++++ RECORDS FOR THE EXERCISE

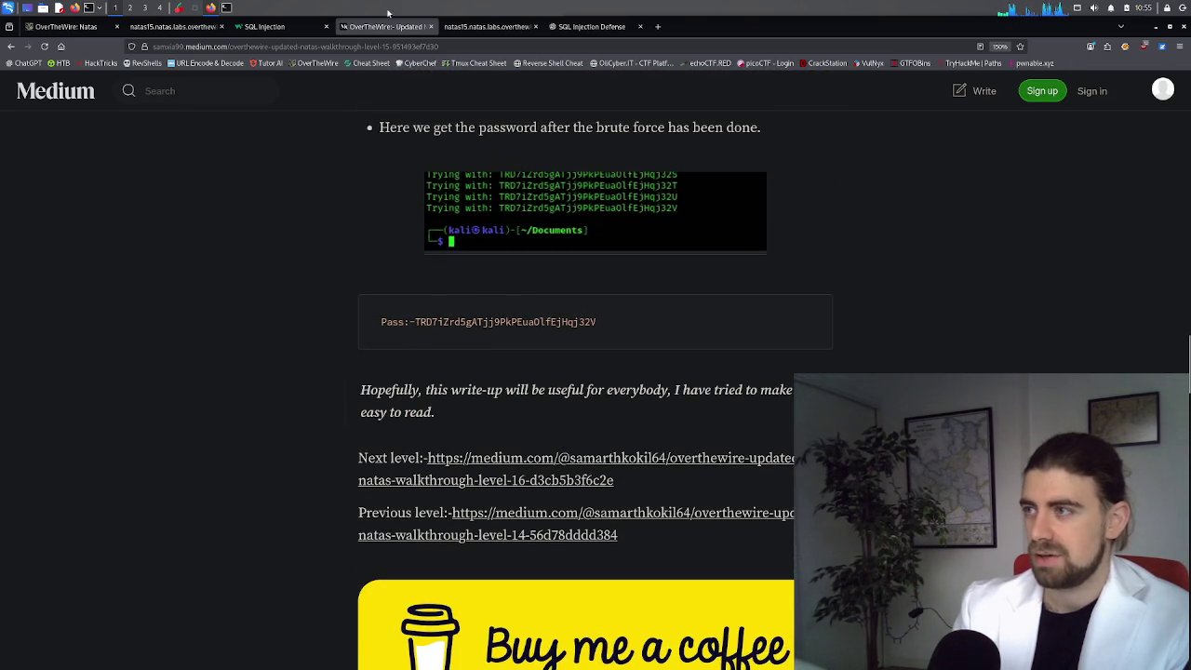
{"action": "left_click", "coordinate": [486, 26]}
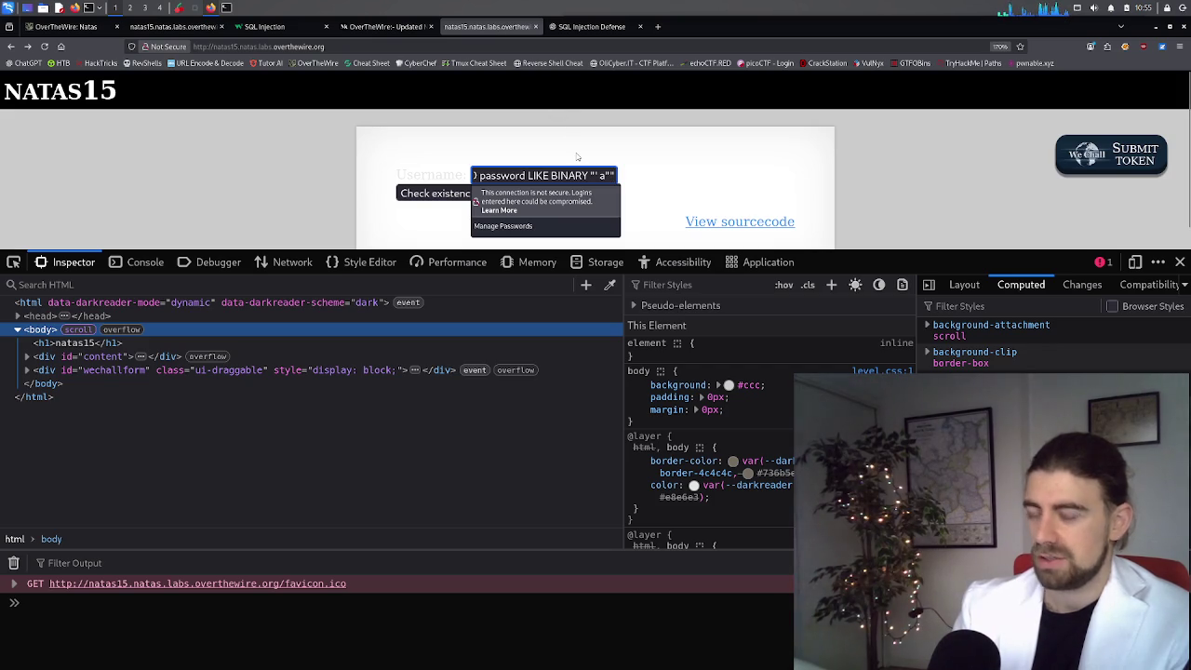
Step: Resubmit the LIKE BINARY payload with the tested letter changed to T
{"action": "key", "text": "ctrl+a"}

++++++++
++++ RECORDS FOR THE EXERCISE

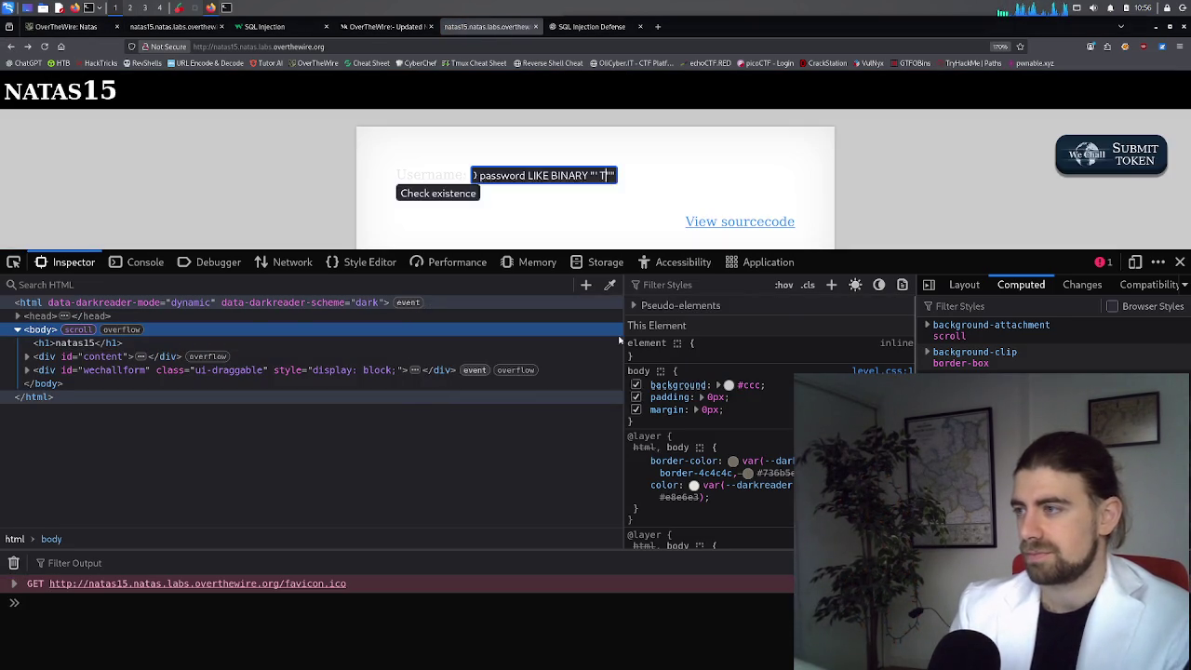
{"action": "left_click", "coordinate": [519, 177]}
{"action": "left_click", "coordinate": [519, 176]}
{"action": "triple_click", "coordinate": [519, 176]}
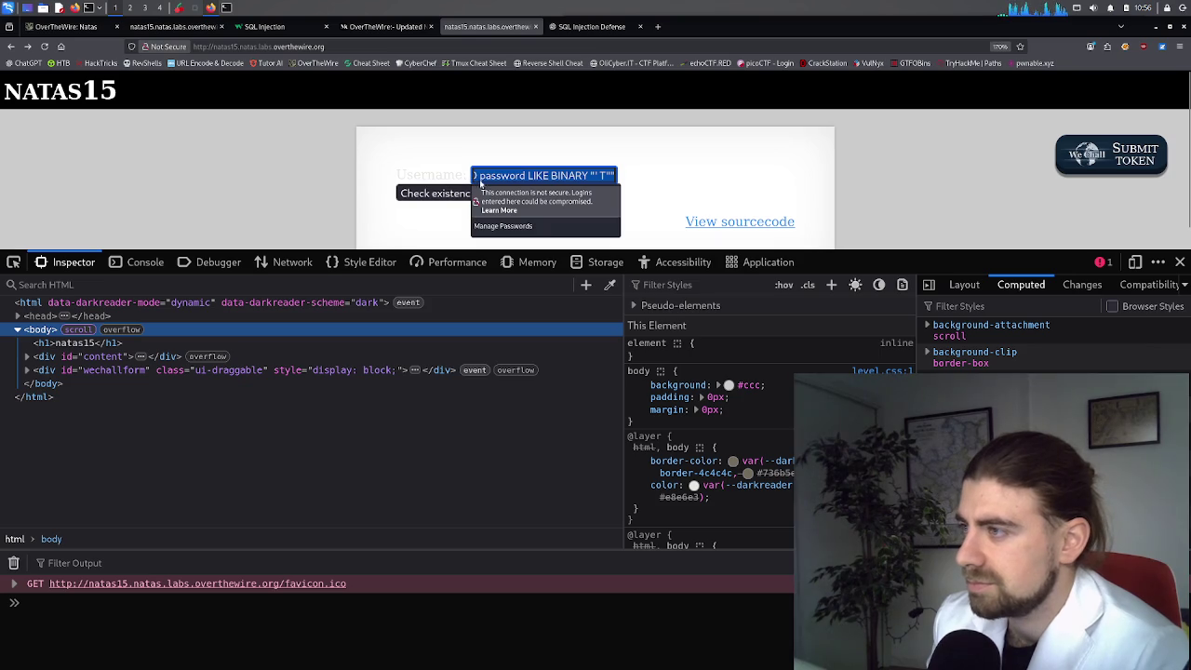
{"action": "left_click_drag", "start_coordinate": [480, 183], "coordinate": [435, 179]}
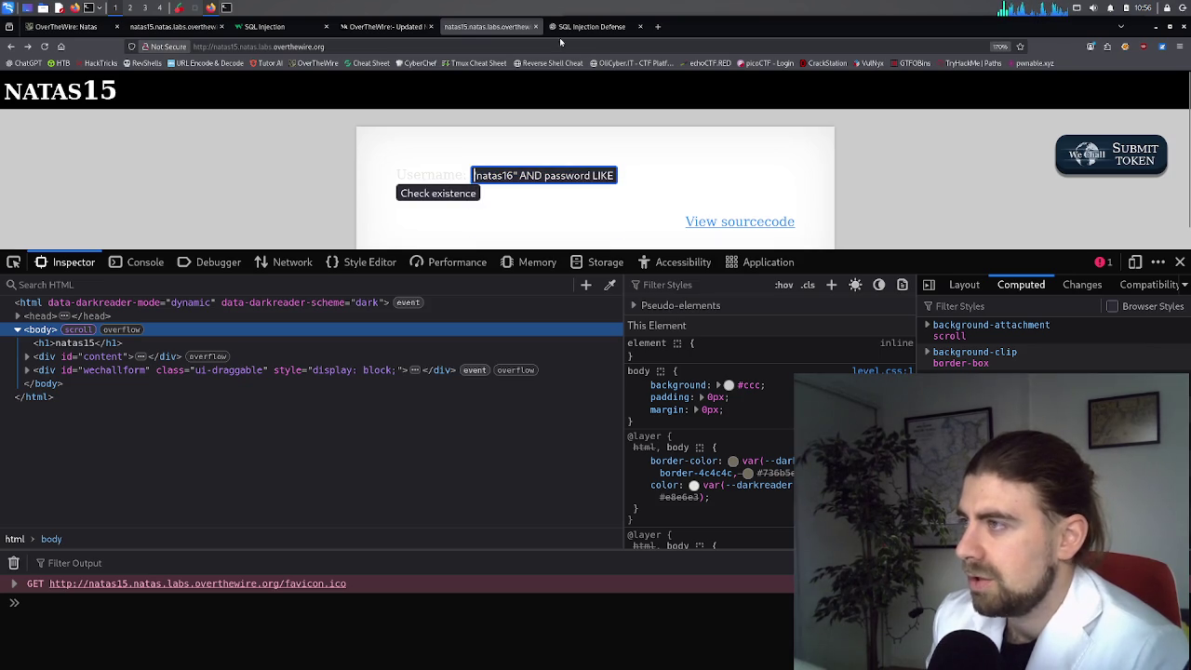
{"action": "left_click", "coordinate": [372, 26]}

++++++++

## WHAT YOU NEED TO DO
Return only the number of lines in the data that hold the string "action".

## WRITTEN ANSWER
7